Everything is fine, except arriving.
What would such small strange folk do with planets?...."




"Cosmic Hive" by Nikalay Gutsu

And this is an excerpt from "The Other Night (Comet Kohoutek)" from Diane Ackerman's notable 1976 collection The Planets: A Cosmic Pastoral:


"Last night, while
cabbage stuffed with
brown sugar, meat and
raisins was baking in the
oven, and my potted holly,
dying leafmeal from red-spider,
basked in its antidote malathion,
I stepped outside to watch Kohoutek
passing its dromedary core through the
eye of a galaxy. But only found a white
blur cat-napping under Venus: gauzy, dis-
solute, and bobtailed as a Manx. 
Pent-up in that endless coliseum of stars,
the moon was fuller than any Protestant
had a right to be. And I said: Moon,
if you’ve got any pull up there, bring me
a sun-grazing comet, its long hair swept
back by the solar wind, in its mouth a dollop
of primordial sputum. A dozing iceberg,
in whose coma ur-elements collide. Bring me
a mojo that’s both relict and reliquary.
Give me a thrill from that petrified seed...."

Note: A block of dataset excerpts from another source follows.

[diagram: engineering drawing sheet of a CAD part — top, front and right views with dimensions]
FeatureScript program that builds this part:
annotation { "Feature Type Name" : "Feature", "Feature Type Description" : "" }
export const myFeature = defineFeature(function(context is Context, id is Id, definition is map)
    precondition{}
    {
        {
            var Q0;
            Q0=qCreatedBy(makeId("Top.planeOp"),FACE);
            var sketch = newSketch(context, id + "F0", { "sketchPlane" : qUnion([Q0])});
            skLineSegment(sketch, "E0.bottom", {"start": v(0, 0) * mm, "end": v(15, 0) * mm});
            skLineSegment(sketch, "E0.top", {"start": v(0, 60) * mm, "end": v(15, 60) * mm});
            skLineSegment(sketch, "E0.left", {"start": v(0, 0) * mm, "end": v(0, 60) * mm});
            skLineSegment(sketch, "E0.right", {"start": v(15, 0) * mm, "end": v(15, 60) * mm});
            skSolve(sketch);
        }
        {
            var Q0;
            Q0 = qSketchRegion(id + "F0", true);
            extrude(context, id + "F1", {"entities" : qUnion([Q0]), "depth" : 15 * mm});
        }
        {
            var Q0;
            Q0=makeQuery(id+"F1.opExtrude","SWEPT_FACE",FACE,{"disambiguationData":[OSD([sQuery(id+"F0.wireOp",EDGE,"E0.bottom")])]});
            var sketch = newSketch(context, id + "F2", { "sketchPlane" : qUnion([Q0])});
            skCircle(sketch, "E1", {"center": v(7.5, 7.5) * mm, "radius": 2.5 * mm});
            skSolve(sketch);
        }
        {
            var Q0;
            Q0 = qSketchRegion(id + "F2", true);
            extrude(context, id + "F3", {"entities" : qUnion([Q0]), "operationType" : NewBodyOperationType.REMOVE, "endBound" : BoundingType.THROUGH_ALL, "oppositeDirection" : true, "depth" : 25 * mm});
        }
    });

Another place to find good science fiction and fantasy verse is Strange Horizons, the weekly online spec fiction magazine.




And of course there's often poetry in Asimov's, too, on most newsstands.

The Eschaton Is Nigh

There's an upside to ditching 90% of your paperback collection and going all digital without really cataloging anything: in the past few years, I've been inadvertently afforded the pleasure of rereading some pretty great stuff. 

I forget; I download again; I find out three pages in. This time it was Frederik Pohl's Eschaton series: The Other End of Time, The Siege of Eternity, and The Far Shore of Time.

The Eschaton books are eminently readable but treat on some fairly hard scifi tropes: the politics of first contact, human rights issues, and of course theoretical and speculative physics (matter/antimatter transfer, cosmological theories, and more.) It's thoroughly engaging, even on the second pass.

Frederik Pohl wrote for many, many years and won pretty much every science fiction award there is. His work spanned the decades between the 1950's and his death last year in 2013 and garnered him Hugos, Nebulas, National Book Awards, Loci, and many others. 
(For those hands-busy days, Sci-Fi-London offers this great collection of radio dramas based on classic stories by Frederik Pohl and Isaac Asimov. )


Back to the Eschaton books, though. This trilogy is a later work; I was able to find full, uncropped, untreated digital versions of John Harris' cover paintings. This is a great thing, since Tor's crop job on the second of these was pretty brutal.



John Harris' original cover painting for The Other End of Time, published by Tor in 1996.




Harris' painting for the second of the trilogy, The Siege of Eternity, published in 1997.




And the third, The Far Shore of Time, released in 1999.